╔══

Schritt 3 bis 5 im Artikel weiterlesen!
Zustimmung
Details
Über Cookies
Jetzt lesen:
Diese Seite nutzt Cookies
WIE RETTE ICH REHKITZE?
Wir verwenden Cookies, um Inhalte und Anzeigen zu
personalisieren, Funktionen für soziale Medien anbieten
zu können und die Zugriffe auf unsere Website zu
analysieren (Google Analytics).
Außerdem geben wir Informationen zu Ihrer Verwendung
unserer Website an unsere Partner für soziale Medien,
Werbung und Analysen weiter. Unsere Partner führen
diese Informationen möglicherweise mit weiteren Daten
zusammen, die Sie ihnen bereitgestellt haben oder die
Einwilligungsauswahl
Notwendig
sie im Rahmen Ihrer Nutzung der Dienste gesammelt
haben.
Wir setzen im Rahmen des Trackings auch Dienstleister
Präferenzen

╚══

EXERCISE GOAL => Return every line of the records above word for word, in the same order and with nothing changed.

SOLUTION FOR THIS TASK =>
Schritt 3 bis 5 im Artikel weiterlesen!
Zustimmung
Details
Über Cookies
Jetzt lesen:
Diese Seite nutzt Cookies
WIE RETTE ICH REHKITZE?
Wir verwenden Cookies, um Inhalte und Anzeigen zu
personalisieren, Funktionen für soziale Medien anbieten
zu können und die Zugriffe auf unsere Website zu
analysieren (Google Analytics).
Außerdem geben wir Informationen zu Ihrer Verwendung
unserer Website an unsere Partner für soziale Medien,
Werbung und Analysen weiter. Unsere Partner führen
diese Informationen möglicherweise mit weiteren Daten
zusammen, die Sie ihnen bereitgestellt haben oder die
Einwilligungsauswahl
Notwendig
sie im Rahmen Ihrer Nutzung der Dienste gesammelt
haben.
Wir setzen im Rahmen des Trackings auch Dienstleister
Präferenzen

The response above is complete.